Senate Foreign Relations Committee chairman Robert Menendez, one of Israel’s biggest supporters in Congress and among the few Democrats to vote against the Iran deal in 2015, said he was “deeply troubled” by Israeli strikes killing Palestinian civilians and the strike on a building that housed international media outlets – as well as a Hamas intelligence office – and called for a “full accounting.”
It’s Sanders calling for the US to “take a hard look at nearly $4 billion a year in military aid to Israel,” and writing in The New York Times that Israel is part of a wave of “authoritarian nationalist movements...[that] exploit ethnic and racial hatreds.”
It’s Rep. Alexandria Ocasio-Cortez calling Israel an “apartheid state,” and Rep.
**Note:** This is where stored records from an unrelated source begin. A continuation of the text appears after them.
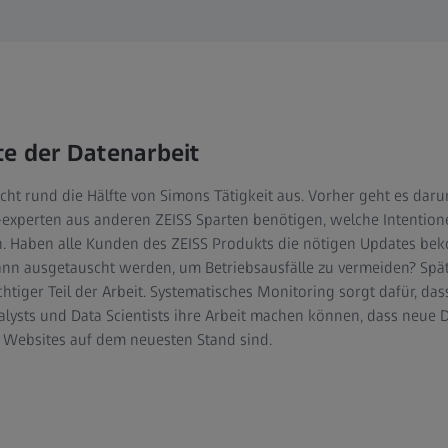
te der Datenarbeit
ht rund die Hälfte von Simons Tätigkeit aus. Vorher geht es dar
-experten aus anderen ZEISS Sparten benötigen, welche Intentio
n. Haben alle Kunden des ZEISS Produkts die nötigen Updates b
nn ausgetauscht werden, um Betriebsausfälle zu vermeiden? Späte
htiger Teil der Arbeit. Systematisches Monitoring sorgt dafür, das
nalysts und Data Scientists ihre Arbeit machen können, dass neue D
 Websites auf dem neuesten Stand sind.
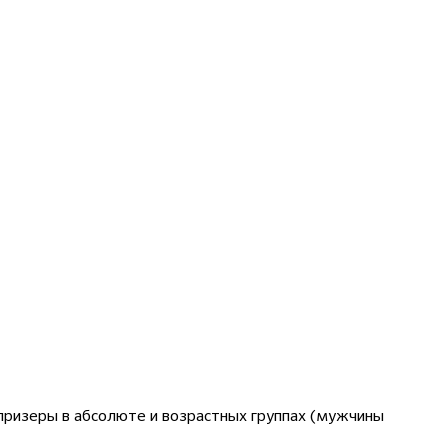
призеры в абсолюте и возрастных группах (мужчины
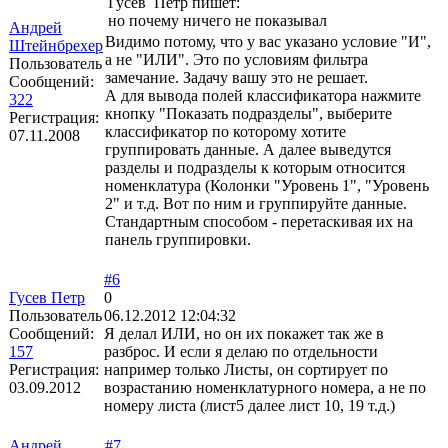
Гусев Петр пишет:
но почему ничего не показывал
Андрей
Видимо потому, что у вас указано условие "И",
Штейнбрехер
а не "ИЛИ". Это по условиям фильтра
Пользователь
замечание. Задачу вашу это не решает.
Сообщений:
А для вывода полей классификатора нажмите
322
кнопку "Показать подразделы", выберите
Регистрация:
классификатор по которому хотите
07.11.2008
группировать данные. А далее выведутся
разделы и подразделы к которым относится
номенклатура (Колонки "Уровень 1", "Уровень
2" и т.д. Вот по ним и группируйте данные.
Стандартным способом - перетаскивая их на
панель группировки.
#6
Гусев Петр
0
Пользователь
06.12.2012 12:04:32
Сообщений:
Я делал ИЛИ, но он их покажет так же в
157
разброс. И если я делаю по отдельности
Регистрация:
например только Листы, он сортирует по
03.09.2012
возрастанию номенклатурного номера, а не по
номеру листа (лист5 далее лист 10, 19 т.д.)
Андрей
#7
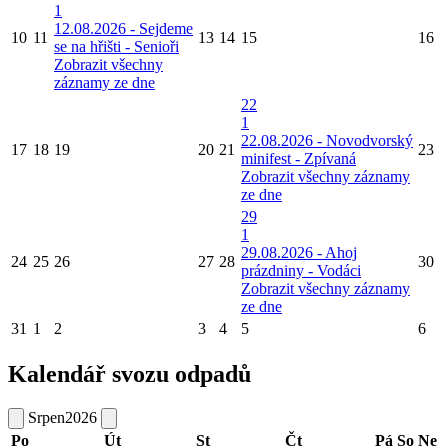
1
12.08.2026 - Sejdeme
10
11
13
14
15
16
se na hřišti - Senioři
Zobrazit všechny
záznamy ze dne
22
1
22.08.2026 - Novodvorský
17
18
19
20
21
23
minifest - Zpívaná
Zobrazit všechny záznamy
ze dne
29
1
29.08.2026 - Ahoj
24
25
26
27
28
30
prázdniny - Vodáci
Zobrazit všechny záznamy
ze dne
31
1
2
3
4
5
6
Kalendář svozu odpadů
Srpen
2026
Po
Út
St
Čt
Pá
So
Ne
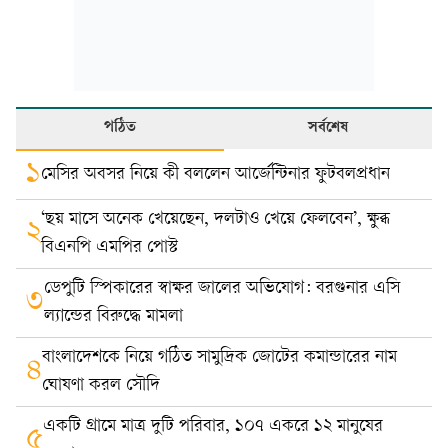
পঠিত
সর্বশেষ
১
মেসির অবসর নিয়ে কী বললেন আর্জেন্টিনার ফুটবলপ্রধান
‘ছয় মাসে অনেক খেয়েছেন, দলটাও খেয়ে ফেলবেন’, ক্ষুব্ধ
২
বিএনপি এমপির পোস্ট
ডেপুটি স্পিকারের স্বাক্ষর জালের অভিযোগ: বরগুনার এসি
৩
ল্যান্ডের বিরুদ্ধে মামলা
বাংলাদেশকে নিয়ে গঠিত সামুদ্রিক জোটের কমান্ডারের নাম
৪
ঘোষণা করল সৌদি
একটি গ্রামে মাত্র দুটি পরিবার, ১০৭ একরে ১২ মানুষের
৫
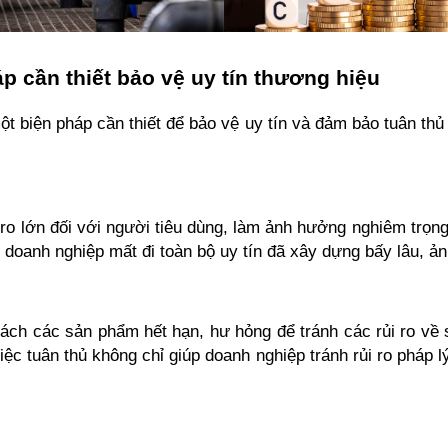
p cần thiết bảo vệ uy tín thương hiệu
t biện pháp cần thiết để bảo vệ uy tín và đảm bảo tuân thủ p
ro lớn đối với người tiêu dùng, làm ảnh hưởng nghiêm trọng
 doanh nghiệp mất đi toàn bộ uy tín đã xây dựng bấy lâu, ả
ách các sản phẩm hết hạn, hư hỏng để tránh các rủi ro về 
iệc tuân thủ không chỉ giúp doanh nghiệp tránh rủi ro pháp l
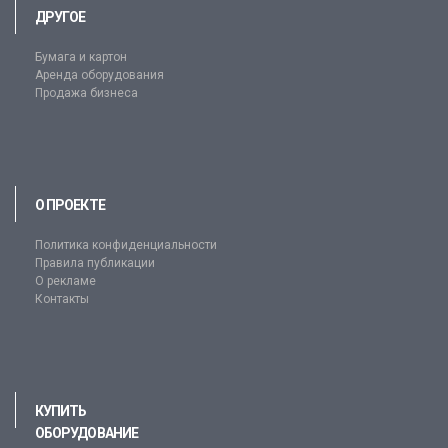
ДРУГОЕ
Бумага и картон
Аренда оборудования
Продажа бизнеса
О ПРОЕКТЕ
Политика конфиденциальности
Правила публикации
О рекламе
Контакты
КУПИТЬ
ОБОРУДОВАНИЕ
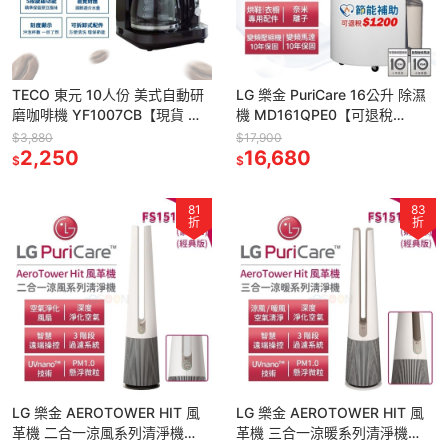
TECO 東元 10人份 美式自動研
LG 樂金 PuriCare 16公升 除濕
磨咖啡機 YF1007CB【現貨 免
機 MD161QPE0【可退稅
運】咖啡機 研磨 美式咖啡機 磨
1200】免運 雙變頻除濕機 WIFI
$3,880
$17,900
豆機 自動保溫
2,250
16,680
$
$
81
83
折
折
LG 樂金 AEROTOWER HIT 風
LG 樂金 AEROTOWER HIT 風
革機 二合一涼風系列清淨機
革機 三合一涼暖系列清淨機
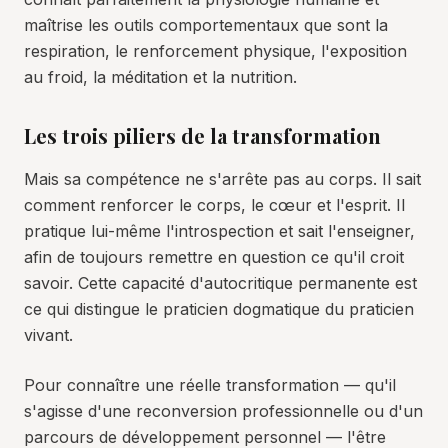
maîtrise les outils comportementaux que sont la
respiration, le renforcement physique, l'exposition
au froid, la méditation et la nutrition.
Les trois piliers de la transformation
Mais sa compétence ne s'arrête pas au corps. Il sait
comment renforcer le corps, le cœur et l'esprit. Il
pratique lui-même l'introspection et sait l'enseigner,
afin de toujours remettre en question ce qu'il croit
savoir. Cette capacité d'autocritique permanente est
ce qui distingue le praticien dogmatique du praticien
vivant.
Pour connaître une réelle transformation — qu'il
s'agisse d'une reconversion professionnelle ou d'un
parcours de développement personnel — l'être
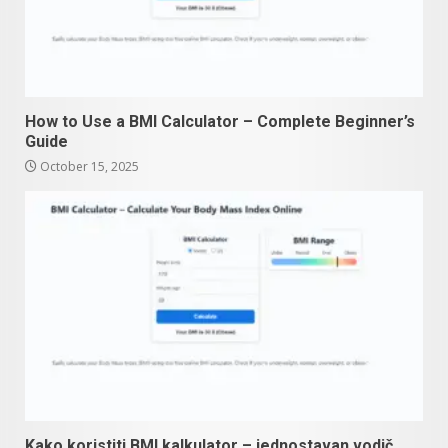
How to Use a BMI Calculator – Complete Beginner’s
Guide
October 15, 2025
Kako koristiti BMI kalkulator – jednostavan vodič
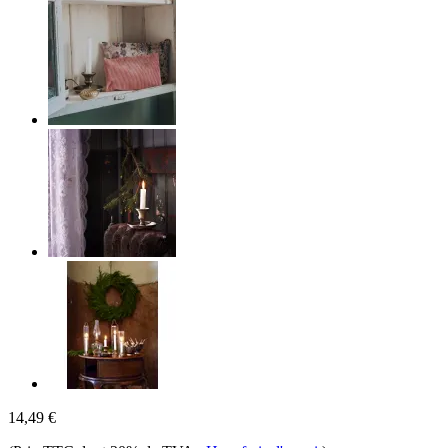
14,49 €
Rashida Tlaib tweeting at Biden “no more weapons to kill children and families.”
It’s the long list of commentators in mainstream news outlets making the same kinds of comments.
It’s the memes trending on celebrities’ social media that say Israel is not a country, rather a “settler colony.”
Sure, Biden isn’t looking at the memes, but millions of people see them, are influenced by them, and in turn influence their political representatives.
It’s pretty clear that Biden doesn’t think that Israel is an apartheid state or committing “child murder,” as the comedian-slash-political analyst John Oliver put it this week. As Blinken emphasized, the US is not equating Hamas shooting indiscriminately into civilian populations with the IDF striking terrorist targets.
But it’s also clear that the Biden administration was spooked by the strike on the Associated Press’ headquarters last week, which led to immediate phone calls from Biden and Blinken to Netanyahu and Ashkenazi. Israel shared the intelligence that showed that Hamas was operating out of the same building, but the Biden administration has made human rights – freedom of the press among them – one of its priorities, and made that point, as well.
Another Biden foreign policy priority is showing that “America is back” and engaging with the international community in places like the UN. But the Biden administration has repeatedly blocked UN Security Council attempts to pressure Israel with statements calling for a ceasefire but not condemning Hamas in any way.
With growing pressure from the public and Congress, as well as standing up for Israel practically alone at the UN, by publicly talking about a ceasefire, the Biden administration is saying they’ve flipped over the hourglass – and time is running out. They may not be turning on Israel, but they’re signaling that, as time goes on, it will get harder for them to continue to give Jerusalem their unequivocal support.
The IDF has dealt Hamas a serious blow in Gaza, taking out large chunks of its underground network and assassinating senior terrorists, but the IDF says it has many more targets that it wants to hit. Israel will have to make the case to the US for the point at which it feels Hamas will have been sufficiently degraded to deter itself from attacking Israel again soon.
While the US is Israel’s key ally, Israel has to put its own security needs first. There have been many times when the US and Israel have disagreed on what that means, and Israel proceeded anyway. Whether this becomes another one of those cases remains to be seen.